[Stored data]
Segment Open

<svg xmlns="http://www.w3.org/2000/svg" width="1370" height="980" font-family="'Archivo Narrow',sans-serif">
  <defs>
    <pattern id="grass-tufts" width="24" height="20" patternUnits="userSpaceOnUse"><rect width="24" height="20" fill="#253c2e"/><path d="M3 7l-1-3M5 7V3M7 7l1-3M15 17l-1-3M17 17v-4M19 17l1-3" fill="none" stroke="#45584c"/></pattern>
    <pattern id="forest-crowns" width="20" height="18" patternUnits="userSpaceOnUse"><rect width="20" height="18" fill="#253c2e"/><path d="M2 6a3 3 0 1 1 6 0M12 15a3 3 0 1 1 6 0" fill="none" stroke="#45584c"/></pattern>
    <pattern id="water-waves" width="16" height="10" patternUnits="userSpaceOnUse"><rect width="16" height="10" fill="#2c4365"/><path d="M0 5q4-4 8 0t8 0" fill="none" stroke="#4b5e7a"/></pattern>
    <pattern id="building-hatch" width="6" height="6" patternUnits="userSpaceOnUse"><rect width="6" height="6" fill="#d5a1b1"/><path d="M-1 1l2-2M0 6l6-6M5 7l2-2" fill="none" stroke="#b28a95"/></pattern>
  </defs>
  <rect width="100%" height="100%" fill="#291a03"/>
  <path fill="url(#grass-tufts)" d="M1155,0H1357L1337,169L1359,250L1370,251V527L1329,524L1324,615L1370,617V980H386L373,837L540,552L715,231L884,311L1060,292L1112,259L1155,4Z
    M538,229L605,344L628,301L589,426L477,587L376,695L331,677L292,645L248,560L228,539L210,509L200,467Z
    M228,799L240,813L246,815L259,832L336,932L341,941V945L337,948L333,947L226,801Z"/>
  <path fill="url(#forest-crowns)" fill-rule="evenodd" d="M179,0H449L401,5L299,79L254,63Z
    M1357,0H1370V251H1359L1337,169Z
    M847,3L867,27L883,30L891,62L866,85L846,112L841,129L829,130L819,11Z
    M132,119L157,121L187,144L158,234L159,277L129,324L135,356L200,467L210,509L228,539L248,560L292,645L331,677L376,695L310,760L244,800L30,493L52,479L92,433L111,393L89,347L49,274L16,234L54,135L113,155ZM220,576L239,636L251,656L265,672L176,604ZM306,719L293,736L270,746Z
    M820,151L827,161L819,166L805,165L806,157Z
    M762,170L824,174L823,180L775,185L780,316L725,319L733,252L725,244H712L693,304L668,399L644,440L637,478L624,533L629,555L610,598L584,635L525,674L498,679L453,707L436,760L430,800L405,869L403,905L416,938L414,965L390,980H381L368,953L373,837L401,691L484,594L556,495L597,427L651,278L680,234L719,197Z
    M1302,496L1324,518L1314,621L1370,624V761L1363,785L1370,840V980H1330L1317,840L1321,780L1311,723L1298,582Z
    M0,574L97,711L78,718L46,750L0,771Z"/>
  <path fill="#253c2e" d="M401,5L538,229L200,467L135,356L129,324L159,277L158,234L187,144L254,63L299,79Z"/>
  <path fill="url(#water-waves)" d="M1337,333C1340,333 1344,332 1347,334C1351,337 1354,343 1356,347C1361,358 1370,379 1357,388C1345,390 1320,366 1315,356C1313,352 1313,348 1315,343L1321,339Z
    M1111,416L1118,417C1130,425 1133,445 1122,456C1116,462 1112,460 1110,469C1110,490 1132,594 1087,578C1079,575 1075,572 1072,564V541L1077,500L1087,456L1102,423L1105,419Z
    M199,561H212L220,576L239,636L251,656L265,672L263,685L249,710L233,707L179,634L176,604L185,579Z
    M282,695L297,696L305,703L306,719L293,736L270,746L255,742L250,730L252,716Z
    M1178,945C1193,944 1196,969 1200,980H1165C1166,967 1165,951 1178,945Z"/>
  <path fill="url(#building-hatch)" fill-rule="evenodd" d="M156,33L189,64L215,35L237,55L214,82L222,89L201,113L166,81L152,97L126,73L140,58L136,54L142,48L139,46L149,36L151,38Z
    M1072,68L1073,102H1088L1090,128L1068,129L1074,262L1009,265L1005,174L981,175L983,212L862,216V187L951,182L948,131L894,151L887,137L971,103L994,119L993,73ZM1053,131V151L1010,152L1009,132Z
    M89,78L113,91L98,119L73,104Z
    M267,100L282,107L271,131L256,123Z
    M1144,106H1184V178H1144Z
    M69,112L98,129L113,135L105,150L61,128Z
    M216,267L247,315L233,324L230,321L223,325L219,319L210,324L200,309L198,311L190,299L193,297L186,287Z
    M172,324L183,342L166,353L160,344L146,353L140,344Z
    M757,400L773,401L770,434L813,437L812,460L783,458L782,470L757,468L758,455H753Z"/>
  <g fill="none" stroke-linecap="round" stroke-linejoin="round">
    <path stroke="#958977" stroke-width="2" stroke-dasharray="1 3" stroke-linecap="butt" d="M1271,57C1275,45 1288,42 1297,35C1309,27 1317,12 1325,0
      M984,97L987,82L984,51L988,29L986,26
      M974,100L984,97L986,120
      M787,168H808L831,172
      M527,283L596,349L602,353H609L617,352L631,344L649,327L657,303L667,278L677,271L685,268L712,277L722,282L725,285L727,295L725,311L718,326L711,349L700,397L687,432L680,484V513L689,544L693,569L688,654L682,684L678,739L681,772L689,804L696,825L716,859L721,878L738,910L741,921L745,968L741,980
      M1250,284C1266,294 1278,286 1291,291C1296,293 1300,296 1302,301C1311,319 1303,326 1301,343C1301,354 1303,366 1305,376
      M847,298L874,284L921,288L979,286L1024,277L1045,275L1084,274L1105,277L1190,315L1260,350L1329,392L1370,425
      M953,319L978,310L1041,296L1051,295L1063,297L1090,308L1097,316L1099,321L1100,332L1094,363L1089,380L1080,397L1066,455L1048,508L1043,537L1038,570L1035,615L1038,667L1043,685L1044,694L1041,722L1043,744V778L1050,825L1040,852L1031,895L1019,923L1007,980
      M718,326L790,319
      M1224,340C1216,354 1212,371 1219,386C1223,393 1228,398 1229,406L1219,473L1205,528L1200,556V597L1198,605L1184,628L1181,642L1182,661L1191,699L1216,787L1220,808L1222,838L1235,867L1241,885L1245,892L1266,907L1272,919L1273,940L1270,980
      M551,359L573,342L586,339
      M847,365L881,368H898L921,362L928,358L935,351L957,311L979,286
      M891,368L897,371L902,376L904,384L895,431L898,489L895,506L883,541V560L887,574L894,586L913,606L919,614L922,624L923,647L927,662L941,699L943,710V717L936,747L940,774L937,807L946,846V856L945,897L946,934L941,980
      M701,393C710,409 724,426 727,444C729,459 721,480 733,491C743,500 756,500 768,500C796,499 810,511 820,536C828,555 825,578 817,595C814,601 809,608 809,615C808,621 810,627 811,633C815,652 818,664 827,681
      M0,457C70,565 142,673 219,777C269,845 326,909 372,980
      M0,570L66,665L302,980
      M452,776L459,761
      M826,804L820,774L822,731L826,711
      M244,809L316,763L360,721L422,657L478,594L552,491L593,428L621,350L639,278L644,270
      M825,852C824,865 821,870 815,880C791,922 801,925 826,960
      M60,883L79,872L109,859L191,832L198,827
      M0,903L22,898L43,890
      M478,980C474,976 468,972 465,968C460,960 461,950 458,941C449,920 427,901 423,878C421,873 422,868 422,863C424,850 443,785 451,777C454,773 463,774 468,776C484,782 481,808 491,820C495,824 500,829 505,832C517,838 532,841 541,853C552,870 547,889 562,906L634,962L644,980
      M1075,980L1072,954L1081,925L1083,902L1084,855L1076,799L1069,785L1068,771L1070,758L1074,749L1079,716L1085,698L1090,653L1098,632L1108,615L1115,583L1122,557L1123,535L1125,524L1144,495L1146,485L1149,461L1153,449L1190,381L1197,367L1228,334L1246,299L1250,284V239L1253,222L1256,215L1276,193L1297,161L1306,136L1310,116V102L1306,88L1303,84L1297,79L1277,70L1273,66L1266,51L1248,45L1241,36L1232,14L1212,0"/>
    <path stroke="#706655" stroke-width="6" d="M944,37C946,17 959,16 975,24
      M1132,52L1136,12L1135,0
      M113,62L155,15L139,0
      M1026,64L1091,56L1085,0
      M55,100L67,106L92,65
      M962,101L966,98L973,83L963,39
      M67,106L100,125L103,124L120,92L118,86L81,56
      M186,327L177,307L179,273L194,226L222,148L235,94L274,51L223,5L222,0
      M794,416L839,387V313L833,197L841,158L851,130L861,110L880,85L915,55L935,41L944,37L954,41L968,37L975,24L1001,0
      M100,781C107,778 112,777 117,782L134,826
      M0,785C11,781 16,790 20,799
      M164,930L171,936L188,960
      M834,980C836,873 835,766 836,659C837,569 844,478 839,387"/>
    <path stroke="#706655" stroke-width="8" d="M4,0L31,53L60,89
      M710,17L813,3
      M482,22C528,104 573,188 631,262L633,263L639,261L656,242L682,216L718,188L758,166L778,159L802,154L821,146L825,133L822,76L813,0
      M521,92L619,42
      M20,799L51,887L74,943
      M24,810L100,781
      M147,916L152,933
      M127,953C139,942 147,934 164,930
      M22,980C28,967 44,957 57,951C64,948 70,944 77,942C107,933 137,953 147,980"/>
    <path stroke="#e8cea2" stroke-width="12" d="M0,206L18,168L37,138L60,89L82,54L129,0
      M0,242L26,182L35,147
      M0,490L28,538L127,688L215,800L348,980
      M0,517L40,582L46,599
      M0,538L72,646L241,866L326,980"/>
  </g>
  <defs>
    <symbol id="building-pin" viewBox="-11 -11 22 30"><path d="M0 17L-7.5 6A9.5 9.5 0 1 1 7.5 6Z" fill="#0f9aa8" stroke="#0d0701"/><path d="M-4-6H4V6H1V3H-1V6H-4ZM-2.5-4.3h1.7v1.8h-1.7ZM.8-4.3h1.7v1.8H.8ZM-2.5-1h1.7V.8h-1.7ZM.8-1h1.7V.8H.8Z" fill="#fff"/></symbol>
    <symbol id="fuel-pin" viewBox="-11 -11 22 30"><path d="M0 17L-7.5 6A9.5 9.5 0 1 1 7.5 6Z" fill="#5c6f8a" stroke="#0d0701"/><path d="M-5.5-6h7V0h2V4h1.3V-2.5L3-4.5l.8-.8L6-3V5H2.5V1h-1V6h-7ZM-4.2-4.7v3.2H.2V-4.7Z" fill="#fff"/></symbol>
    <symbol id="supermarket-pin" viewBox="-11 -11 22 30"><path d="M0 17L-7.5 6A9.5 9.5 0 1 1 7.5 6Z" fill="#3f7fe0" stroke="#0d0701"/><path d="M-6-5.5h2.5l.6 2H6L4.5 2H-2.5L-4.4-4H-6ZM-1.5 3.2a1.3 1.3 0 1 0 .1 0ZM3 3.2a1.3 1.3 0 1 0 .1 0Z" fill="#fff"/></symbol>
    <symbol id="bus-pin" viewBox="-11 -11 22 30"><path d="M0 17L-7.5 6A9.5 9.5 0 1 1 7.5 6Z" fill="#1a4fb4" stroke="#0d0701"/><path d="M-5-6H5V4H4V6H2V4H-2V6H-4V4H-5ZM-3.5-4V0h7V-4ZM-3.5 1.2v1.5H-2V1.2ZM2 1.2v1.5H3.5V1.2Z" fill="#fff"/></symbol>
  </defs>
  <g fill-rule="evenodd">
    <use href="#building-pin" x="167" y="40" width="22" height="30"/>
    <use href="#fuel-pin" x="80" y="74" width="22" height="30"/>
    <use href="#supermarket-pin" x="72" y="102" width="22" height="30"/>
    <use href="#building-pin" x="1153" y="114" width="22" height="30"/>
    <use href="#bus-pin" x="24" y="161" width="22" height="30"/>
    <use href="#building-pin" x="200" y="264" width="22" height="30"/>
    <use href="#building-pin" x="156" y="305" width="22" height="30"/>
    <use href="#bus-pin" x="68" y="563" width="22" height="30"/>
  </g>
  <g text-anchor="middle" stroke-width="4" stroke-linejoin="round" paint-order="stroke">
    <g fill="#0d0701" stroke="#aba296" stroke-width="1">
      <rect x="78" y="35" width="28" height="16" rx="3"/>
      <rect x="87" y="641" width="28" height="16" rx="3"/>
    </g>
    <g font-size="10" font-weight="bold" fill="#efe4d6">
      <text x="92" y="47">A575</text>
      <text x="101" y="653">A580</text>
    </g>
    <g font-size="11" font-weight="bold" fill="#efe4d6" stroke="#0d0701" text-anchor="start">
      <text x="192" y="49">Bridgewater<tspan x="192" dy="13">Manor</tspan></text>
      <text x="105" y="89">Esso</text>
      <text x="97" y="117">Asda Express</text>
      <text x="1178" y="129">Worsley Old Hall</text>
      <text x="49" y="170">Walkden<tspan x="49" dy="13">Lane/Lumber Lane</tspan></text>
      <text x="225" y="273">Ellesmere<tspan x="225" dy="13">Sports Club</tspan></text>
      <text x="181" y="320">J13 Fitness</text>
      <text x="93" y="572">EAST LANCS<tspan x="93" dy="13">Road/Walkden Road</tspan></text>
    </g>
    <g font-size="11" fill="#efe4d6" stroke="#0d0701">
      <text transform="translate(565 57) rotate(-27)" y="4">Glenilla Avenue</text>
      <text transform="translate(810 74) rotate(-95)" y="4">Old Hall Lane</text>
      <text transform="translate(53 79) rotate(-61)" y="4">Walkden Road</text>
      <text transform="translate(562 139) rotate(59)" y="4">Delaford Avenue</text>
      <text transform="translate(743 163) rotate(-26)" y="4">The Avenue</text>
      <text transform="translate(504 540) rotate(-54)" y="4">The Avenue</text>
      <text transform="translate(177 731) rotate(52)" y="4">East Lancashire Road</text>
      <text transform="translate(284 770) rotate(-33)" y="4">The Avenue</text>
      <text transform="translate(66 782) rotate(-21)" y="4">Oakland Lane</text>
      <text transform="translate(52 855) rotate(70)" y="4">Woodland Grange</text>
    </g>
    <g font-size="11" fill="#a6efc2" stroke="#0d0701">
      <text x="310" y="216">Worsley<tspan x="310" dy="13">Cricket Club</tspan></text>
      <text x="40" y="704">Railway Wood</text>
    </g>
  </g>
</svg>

Segment Closed

• [TASK TO COMPLETE]
Collect the complete line wherever the string "rule" appears in the records.

• [EXPECTED ANSWER]
  <path fill="url(#forest-crowns)" fill-rule="evenodd" d="M179,0H449L401,5L299,79L254,63Z
  <path fill="url(#building-hatch)" fill-rule="evenodd" d="M156,33L189,64L215,35L237,55L214,82L222,89L201,113L166,81L152,97L126,73L140,58L136,54L142,48L139,46L149,36L151,38Z
  <g fill-rule="evenodd">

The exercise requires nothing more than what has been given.